Option	Default	Description
`-d`, `--description`	—	Input text (lyrics/prompt commands)
`-u`, `--user`	—	User message (chat command)
`-s`, `--system`	per-command default	Override system prompt
`--max-tokens`	`600`	Max tokens to generate
`--temperature`	`0.85`	Sampling temperature (0.0–2.0)

Configuration

Important: Configuration follows this priority (high to low):

Command line arguments > config.json defaults
User-specified parameters temporarily override defaults but do not modify config.json
Only config --set command permanently modifies config.json

Default Config File (`scripts/config.json`)

{
  "api_url": "http://127.0.0.1:8003",
  "api_key": "",
  "model": "diskrot/YuLan-Mini-diskrot",
  "generation": {
    "max_tokens": 600,
    "temperature": 0.85
  },
  "prompts": {
    "default": "You are YuLan-Mini, a helpful assistant...",
    "lyrics": "You are a creative lyricist...",
    "audio_style": "You are a music producer..."
  }
}

Option	Default	Description
`api_url`	`http://127.0.0.1:8003`	llama-server address
`api_key`	`""`	API authentication key (optional for local)
`model`	`diskrot/YuLan-Mini-diskrot`	Model identifier
`generation.max_tokens`	`600`	Default max tokens
`generation.temperature`	`0.85`	Default sampling temperature
`prompts.lyrics`	(lyrics system prompt)	System prompt for lyrics generation
`prompts.audio_style`	(audio style prompt)	System prompt for audio prompt generation
`prompts.default`	(general prompt)	System prompt for chat completions

Config Commands

# View config (API key masked)
./scripts/yulan-mini.sh config --list

# Get a specific value
./scripts/yulan-mini.sh config --get api_url
./scripts/yulan-mini.sh config --get generation.max_tokens

# Set a value
./scripts/yulan-mini.sh config --set api_url "http://remote-server:8003"
./scripts/yulan-mini.sh config --set generation.max_tokens 1024

# Check if API key is configured (safe — never exposes key)
./scripts/yulan-mini.sh config --check-key

API Key Handling: When checking whether an API key is configured, use config --check-key which only reports configured or empty without printing the actual key.

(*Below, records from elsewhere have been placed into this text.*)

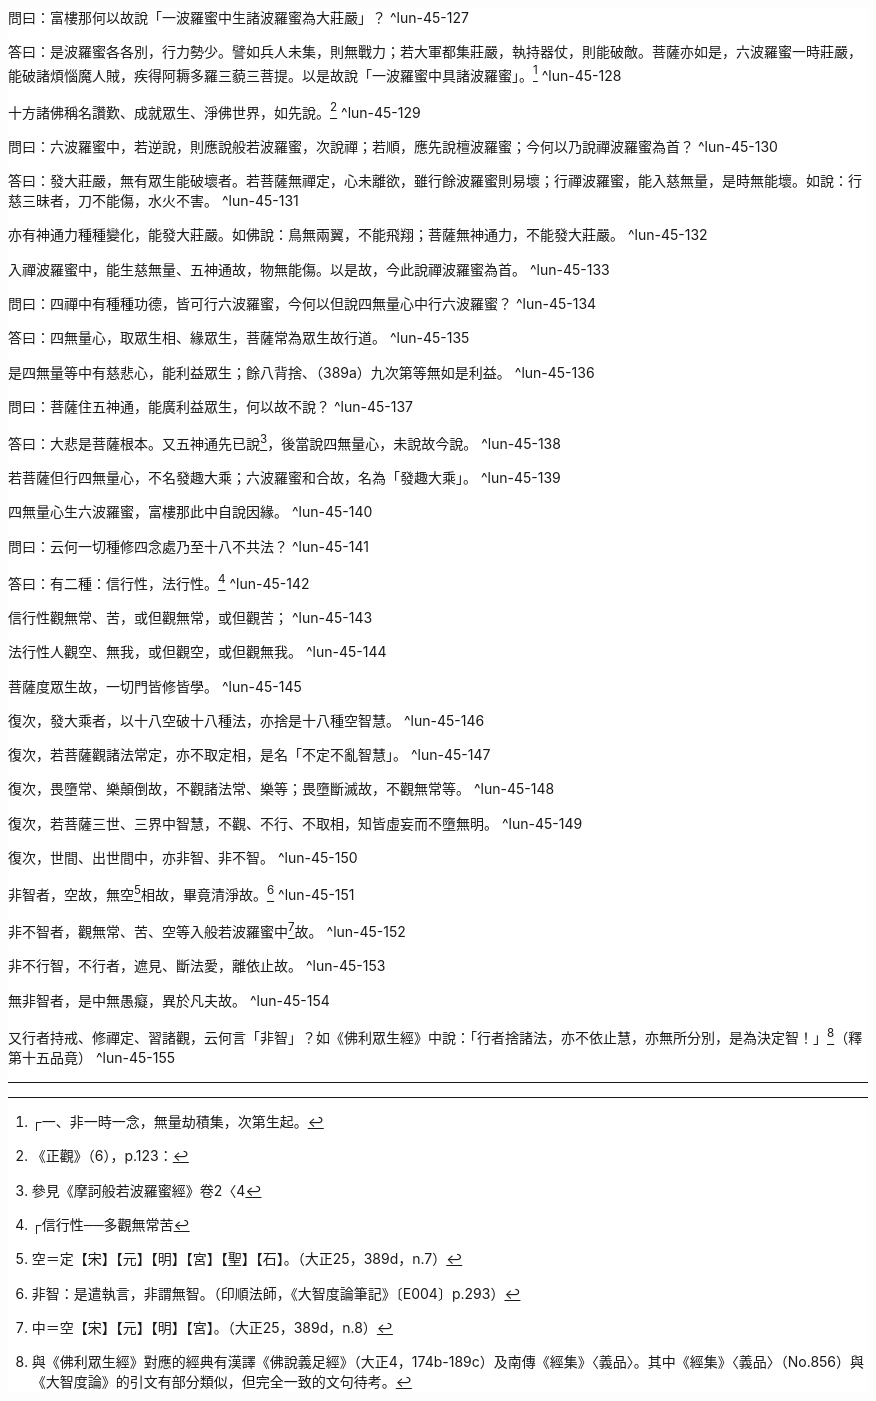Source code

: 問曰：富樓那何以故說「一波羅蜜中生諸波羅蜜為大莊嚴」？ ^lun-45-127

答曰：是波羅蜜各各別，行力勢少。譬如兵人未集，則無戰力；若大軍都集莊嚴，執持器仗，則能破敵。菩薩亦如是，六波羅蜜一時莊嚴，能破諸煩惱魔人賊，疾得阿耨多羅三藐三菩提。以是故說「一波羅蜜中具諸波羅蜜」。[^59] ^lun-45-128

十方諸佛稱名讚歎、成就眾生、淨佛世界，如先說。[^60] ^lun-45-129

問曰：六波羅蜜中，若逆說，則應說般若波羅蜜，次說禪；若順，應先說檀波羅蜜；今何以乃說禪波羅蜜為首？ ^lun-45-130

答曰：發大莊嚴，無有眾生能破壞者。若菩薩無禪定，心未離欲，雖行餘波羅蜜則易壞；行禪波羅蜜，能入慈無量，是時無能壞。如說：行慈三昧者，刀不能傷，水火不害。 ^lun-45-131

亦有神通力種種變化，能發大莊嚴。如佛說：鳥無兩翼，不能飛翔；菩薩無神通力，不能發大莊嚴。 ^lun-45-132

入禪波羅蜜中，能生慈無量、五神通故，物無能傷。以是故，今此說禪波羅蜜為首。 ^lun-45-133

問曰：四禪中有種種功德，皆可行六波羅蜜，今何以但說四無量心中行六波羅蜜？ ^lun-45-134

答曰：四無量心，取眾生相、緣眾生，菩薩常為眾生故行道。 ^lun-45-135

是四無量等中有慈悲心，能利益眾生；餘八背捨、（389a）九次第等無如是利益。 ^lun-45-136

問曰：菩薩住五神通，能廣利益眾生，何以故不說？ ^lun-45-137

答曰：大悲是菩薩根本。又五神通先已說[^66]，後當說四無量心，未說故今說。 ^lun-45-138

若菩薩但行四無量心，不名發趣大乘；六波羅蜜和合故，名為「發趣大乘」。 ^lun-45-139

四無量心生六波羅蜜，富樓那此中自說因緣。 ^lun-45-140

問曰：云何一切種修四念處乃至十八不共法？ ^lun-45-141

答曰：有二種：信行性，法行性。[^67] ^lun-45-142

信行性觀無常、苦，或但觀無常，或但觀苦； ^lun-45-143

法行性人觀空、無我，或但觀空，或但觀無我。 ^lun-45-144

菩薩度眾生故，一切門皆修皆學。 ^lun-45-145

復次，發大乘者，以十八空破十八種法，亦捨是十八種空智慧。 ^lun-45-146

復次，若菩薩觀諸法常定，亦不取定相，是名「不定不亂智慧」。 ^lun-45-147

復次，畏墮常、樂顛倒故，不觀諸法常、樂等；畏墮斷滅故，不觀無常等。 ^lun-45-148

復次，若菩薩三世、三界中智慧，不觀、不行、不取相，知皆虛妄而不墮無明。 ^lun-45-149

復次，世間、出世間中，亦非智、非不智。 ^lun-45-150

非智者，空故，無空[^68]相故，畢竟清淨故。[^69] ^lun-45-151

非不智者，觀無常、苦、空等入般若波羅蜜中[^70]故。 ^lun-45-152

非不行智，不行者，遮見、斷法愛，離依止故。 ^lun-45-153

無非智者，是中無愚癡，異於凡夫故。 ^lun-45-154

又行者持戒、修禪定、習諸觀，云何言「非智」？如《佛利眾生經》中說：「行者捨諸法，亦不依止慧，亦無所分別，是為決定智！」[^71]（釋第十五品竟） ^lun-45-155

---

[^1]: （大智......五）十六字＝（大智度經論卷第四十五釋第十三品說第十四品）二十字【聖】，（摩訶般若波羅蜜品第十三摩訶薩品卷四十七）十九字【石】，釋摩訶薩品第十三＝第十三品釋摩訶薩【宋】，第十三品釋金剛品【宮】。（大正25，382d，n.20，n.21）

[^2]: 畢＝必【宋】【元】【明】【宮】【聖】【石】。（大正25，382d，n.24）

[^3]: 摩訶薩埵：必定眾中為上首故。（印順法師，《大智度論筆記》〔D024〕p.274）

[^4]: 〔誓〕－【宋】【元】【明】【宮】。（大正25，382d，n.27）

[^5]: 一＝切【宋】【宮】。（大正25，382d，n.31）

[^6]: 《大般若波羅蜜多經》卷411〈11
譬喻品〉：「復次，善現！諸菩薩摩訶薩恒常發起勝心大心，由此心故，決定能於大有情眾當為上首。」（大正7，60b21-22）


[^7]: 《大般若波羅蜜多經》卷411〈11 譬喻品〉：
[^8]: （1）如金剛三昧又名為金剛喻定，為菩薩的最後心，下一心即成佛。參見《摩訶般若波羅蜜經》卷2〈4
[^9]: 離著虛空不染三昧為百八三昧中之第108個三昧。關於百八三昧，參見《摩訶般若波羅蜜經》卷5〈18
[^10]: 參見《正觀》（6）：參見《摩訶般若波羅蜜經》卷4〈12
[^11]: 參見《正觀》（6），p.122：《大智度論》卷5（大正25，94a19-b13）、卷4（大正25，86a13-b9）。
[^12]: ┌正定──必入涅槃
[^13]: 參見《正觀》（6），p.122：
[^14]: ┌得無生法忍，隨無上正覺相發心──真發心
[^15]: 阿鞞跋致：得無生忍。（印順法師，《大智度論筆記》〔E004〕p.292）。
[^16]: 參見《大智度論》卷73（大正25，571b1-572c21）。
[^17]: 斫（ㄓㄨㄛˊ）刺：1.砍擊刺殺。（《漢語大詞典》（六），p.1058）
[^18]: 詈（ㄌㄧˋ）：罵，責備。（《漢語大詞典》（十一），p.103）
[^19]: 斸（ㄓㄨˊ）：3.砍削，4.刺。（《漢語大詞典》（六），p.1101）
[^20]: 鑿（ㄗㄠˊ）：4.穿空，打孔。6.斫，傷害。（《漢語大詞典》（十一），p.1438）
[^21]: 齧（ㄋㄧㄝˋ）：1.咬，啃。2.侵蝕。（《漢語大詞典》（十二），p.1453）
[^22]: 故＝固【石】。（大正25，384d，n.6）
[^23]: 參見《正觀》（6），p.122：《大智度論》卷8（大正25，117a5-b10）。
[^24]: 《中阿含經》卷42（162經）《分別六界經》：「十八意行當知內者，此何因說？比丘者，眼見色已，分別色喜住、分別色憂住、分別色捨住，如是耳、鼻、舌、身，意知法已，分別法喜住、分別法憂住、分別法捨住，是謂分別六喜、分別六憂、分別六捨，總說十八意行。十八意行當知內者，因此故說。」（大正1，692c10-16）
[^25]: （大智......四）十一字＝（大智度論斷見品第十四）十字【宋】，（釋斷見品第十四經作斷諸見品）十三字【明】，（大智度論第十四品釋樂說品）十二字【宮】，（摩訶般若波羅蜜斷見品第十四）十三字【石】，〔大智......四〕十一字－【聖】。（大正25，384d，n.12）
[^26]: （1）參見《大般若波羅蜜多經》卷411〈12
[^27]: 參見《大般若波羅蜜多經》卷411〈12
[^28]: 小住：1.稍停。（《漢語大詞典》（二），p.1602）
[^29]: （1）參見《增壹阿含經》卷29〈37
[^30]: ┌我見
[^31]: ┌無方便觀──皆是法見
[^32]: 《大般若波羅蜜多經》卷411〈12
[^33]: 發心即觀八不。（印順法師，《大智度論筆記》〔E004〕p.293）
[^34]: 《大般若波羅蜜多經》卷411〈12
[^35]: 《大般若波羅蜜多經》卷411〈12
[^36]: 觸＝識【宋】【元】【明】【宮】【聖】。（大正25，385d，n.4）
[^37]: 《大般若波羅蜜多經》卷411〈12
[^38]: 翳（ㄧˋ）：2.遮蔽，隱藏，隱沒。（《漢語大詞典》（九），p.676）
[^39]: 參見《正觀》（6），p.122：《大智度論》卷41（大正25，363a20-26）、卷37（大正25，334a15-21）、卷35（大正25，319a15-19）。
[^40]: 染（煩惱實相）淨（性空心相）不二：
[^41]: 一切諸法無漏不繫：法性常空畢竟淨故。（印順法師，《大智度論筆記》〔E004〕p.293）
[^42]: （大智......五）十二字＝（大智度論釋富樓那品第十五）十二字【元】，（釋富樓那品第十五）八字【明】，（大智度第十五品釋辯才品）十一字【宮】，〔大智......五〕十二字－【聖】，（大誓莊嚴品十四）七字【石】〔大〕－【宋】【宮】。（大正25，385d，n.24）（大正25，385d，n.25）
[^43]: 三事：1、大莊嚴（〈15 大莊嚴品〉），2、發趣大乘（〈15
[^44]: 《大般若波羅蜜多經》卷411〈13
[^45]: 《大般若波羅蜜多經》卷411〈13
[^46]: 《大般若波羅蜜多經》卷412〈13
[^47]: （1）持＝時【宋】【元】【明】【宮】【聖】【石】。（大正25，386d，n.8）
[^48]: 印順法師，《大智度論》（標點本），p.1720校勘：「蜜」下少「如是，舍利弗！菩薩摩訶薩行羼提波羅蜜時，攝諸波羅蜜」結文。
[^49]: 參見《中阿含經》卷2（9經）《七車經》（大正1，429c28-431c12）。
[^50]: 入＝人【宋】【元】【明】【宮】。（大正25，387d，n.14）
[^51]: ┌一、為一切眾生...........................大願
[^52]: 一切眾生皆得成佛。（印順法師，《大智度論筆記》〔E004〕p.293）
[^53]: 六度互具行：六度互具。（印順法師，《大智度論筆記》〔E003〕p.291）
[^54]: ┌無受者
[^55]: 備＝徧【宋】【元】【明】【宮】，＝邊【聖】。（大正25，387d，n.28）
[^56]: （1）參見《中阿含經》卷11（62經）《頻鞞娑邏王迎佛經》（大正1，498a10-16）、卷6（28經）《教化病經》（460b23-25）、卷9（38經）《郁伽長者經》（大正1，479c24-26）、卷32（133經）《優婆離經》（大正1，630c1-3）等。
[^57]: 案：「復次，一切諸佛說法時......以是故，初說檀」，此段文義，似與下文「問曰：佛何以故說檀為初門」所問的內容較為對應，或許移至「如是等義，故檀波羅蜜為初」之後為宜。
[^58]: 參見《大寶積經》卷58〈文殊師利授記會〉：「寶掌菩薩即作是念：『今我以何神變往彼禮覲釋迦如來，復能安樂無量眾生？』作是念已，即以右手覆此三千大千世界，雨諸飲食、衣服、車乘、金、銀、琉璃、真珠、珂貝、珊瑚、璧玉，隨諸眾生心所悕望，悉能充滿；樂聞法者，即令得聞；復使無量聞法眾生證得真實；亦令無數病苦眾生受勝妙樂。」（大正11，339c14-20）
[^59]: ┌一、非一時一念，無量劫積集，次第生起。
[^60]: 《正觀》（6），p.123：
[^61]: 《大般若波羅蜜多經》卷412〈13
[^62]: 《大般若波羅蜜多經》卷412〈13
[^63]: 《大般若波羅蜜多經》卷412〈13
[^64]: 《大般若波羅蜜多經》卷412〈13
[^65]: ┌禪具六度
[^66]: 參見《摩訶般若波羅蜜經》卷2〈4
[^67]: ┌信行性──多觀無常苦
[^68]: 空＝定【宋】【元】【明】【宮】【聖】【石】。（大正25，389d，n.7）
[^69]: 非智：是遣執言，非謂無智。（印順法師，《大智度論筆記》〔E004〕p.293）
[^70]: 中＝空【宋】【元】【明】【宮】。（大正25，389d，n.8）
[^71]: 與《佛利眾生經》對應的經典有漢譯《佛說義足經》（大正4，174b-189c）及南傳《經集》〈義品〉。其中《經集》〈義品〉（No.856）與《大智度論》的引文有部分類似，但完全一致的文句待考。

NEVER use config --get api_key or read config.json directly — these would expose the user's API key. The config --list command is safe — it automatically masks API keys as *** in output.

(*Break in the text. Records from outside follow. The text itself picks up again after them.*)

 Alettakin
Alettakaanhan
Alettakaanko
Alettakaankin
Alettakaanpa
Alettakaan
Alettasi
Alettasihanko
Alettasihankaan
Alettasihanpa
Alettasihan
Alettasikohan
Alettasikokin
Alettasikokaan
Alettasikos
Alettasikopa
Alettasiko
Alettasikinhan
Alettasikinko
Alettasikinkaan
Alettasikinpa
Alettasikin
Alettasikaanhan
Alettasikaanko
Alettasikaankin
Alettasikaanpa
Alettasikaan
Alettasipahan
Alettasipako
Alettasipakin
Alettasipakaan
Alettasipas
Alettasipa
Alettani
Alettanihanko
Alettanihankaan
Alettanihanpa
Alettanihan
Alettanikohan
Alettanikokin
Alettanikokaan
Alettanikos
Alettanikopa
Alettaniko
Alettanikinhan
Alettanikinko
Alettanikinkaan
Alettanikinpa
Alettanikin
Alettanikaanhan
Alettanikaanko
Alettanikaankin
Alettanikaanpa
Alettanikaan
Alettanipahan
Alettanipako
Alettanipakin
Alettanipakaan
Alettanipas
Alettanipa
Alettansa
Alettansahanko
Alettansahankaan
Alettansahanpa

Prerequisites — YuLan-Mini Service

IMPORTANT: This skill requires the YuLan-Mini llama-server service to be running.

Required Dependencies

The scripts/yulan-mini.sh script requires: curl and jq.

Before First Use

You MUST check the API health before proceeding. Run:

cd "{project_root}/{.claude or .codex}/skills/yulan-mini/" && bash ./scripts/yulan-mini.sh health

If health check succeeds

Proceed with text generation.

If health check fails

Start the service with docker compose up yulan -d and wait for it to become healthy. First startup downloads the GGUF model (~2.5 GB) and may take several minutes. Subsequent starts are fast (model is cached to the data/yulan-gguf volume).

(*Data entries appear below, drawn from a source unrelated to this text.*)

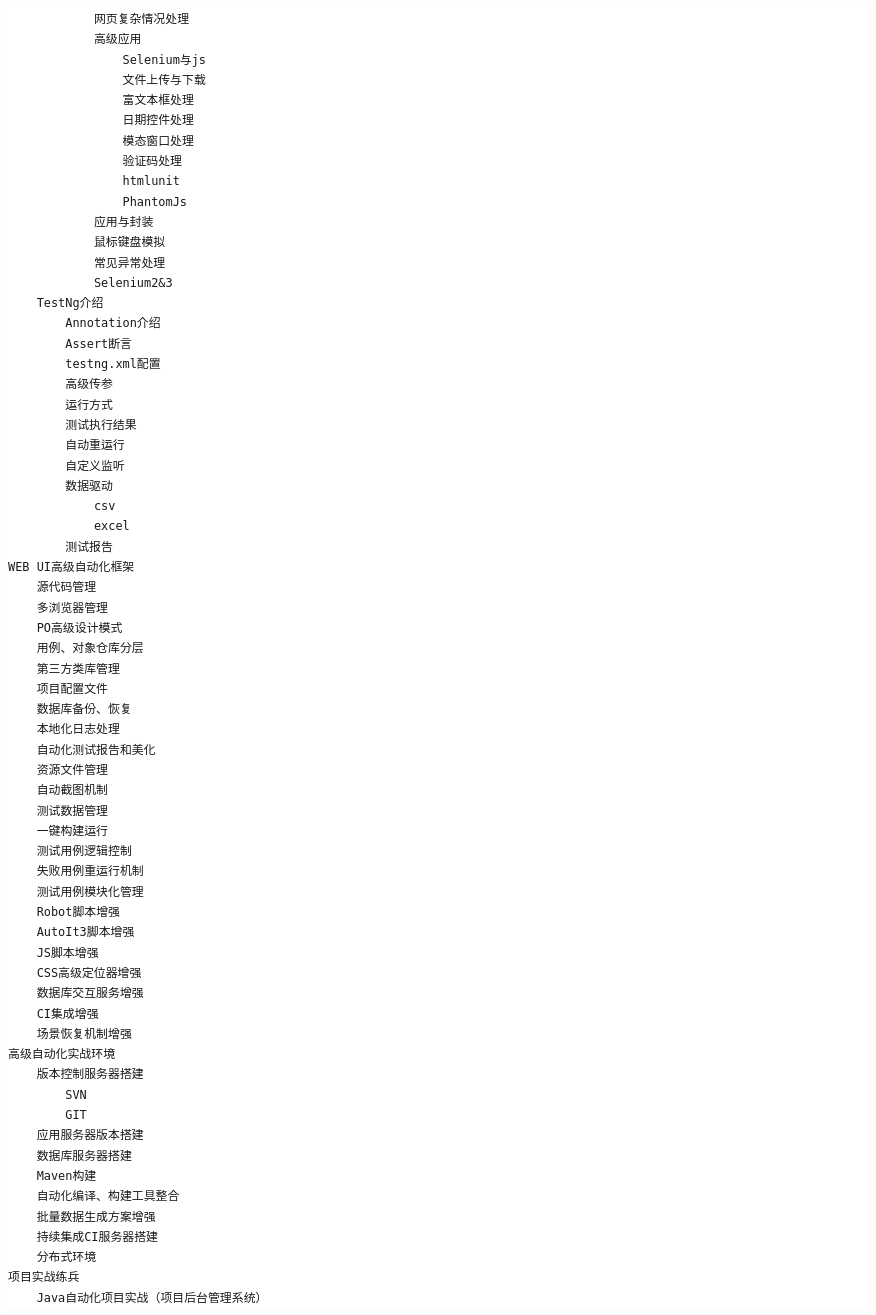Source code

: 				网页复杂情况处理
				高级应用
					Selenium与js
					文件上传与下载
					富文本框处理
					日期控件处理
					模态窗口处理
					验证码处理
					htmlunit
					PhantomJs
				应用与封装
				鼠标键盘模拟
				常见异常处理
				Selenium2&3
		TestNg介绍
			Annotation介绍
			Assert断言
			testng.xml配置
			高级传参
			运行方式
			测试执行结果
			自动重运行
			自定义监听
			数据驱动
				csv
				excel
			测试报告
	WEB UI高级自动化框架
		源代码管理
		多浏览器管理
		PO高级设计模式
		用例、对象仓库分层
		第三方类库管理
		项目配置文件
		数据库备份、恢复
		本地化日志处理
		自动化测试报告和美化
		资源文件管理
		自动截图机制
		测试数据管理
		一键构建运行
		测试用例逻辑控制
		失败用例重运行机制
		测试用例模块化管理
		Robot脚本增强
		AutoIt3脚本增强
		JS脚本增强
		CSS高级定位器增强
		数据库交互服务增强
		CI集成增强
		场景恢复机制增强
	高级自动化实战环境
		版本控制服务器搭建
			SVN
			GIT
		应用服务器版本搭建
		数据库服务器搭建
		Maven构建
		自动化编译、构建工具整合
		批量数据生成方案增强
		持续集成CI服务器搭建
		分布式环境
	项目实战练兵
		Java自动化项目实战（项目后台管理系统）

The service works on all platforms:

Mac (Apple Silicon): CPU mode via YULAN_VARIANT=cpu (default)
NVIDIA GPU: CUDA mode via YULAN_VARIANT=cuda + GPU overlay

Model Details

Property	Value
Model	`diskrot/YuLan-Mini-GGUF-diskrot` (GGUF quantized YuLan-Mini)
Parameters	2.4B
Context Length	4096 tokens
Format	GGUF Q8_0
Serving	llama.cpp (llama-server) — OpenAI-compatible API
Port	8003
GPU Required	No (CPU default, optional CUDA acceleration)

API Compatibility

YuLan-Mini is served via llama-server and exposes an OpenAI-compatible API:

Endpoint	Description
`GET /health`	Health check
`GET /v1/models`	List available models
`POST /v1/chat/completions`	Chat completion (used by all commands)

Tips

Lyrics quality: Be specific in your description. "A melancholic piano ballad about leaving your childhood home in autumn" produces better results than "a sad song."
Temperature tuning: Lower temperature (0.5–0.7) for more focused/predictable output, higher (0.8–1.0) for more creative/varied output.
Max tokens: For full song lyrics, consider increasing to 800–1024. The default 600 works well for shorter pieces.
Custom system prompts: Override the system prompt with --system for specialized tasks like writing in a specific language, style, or format.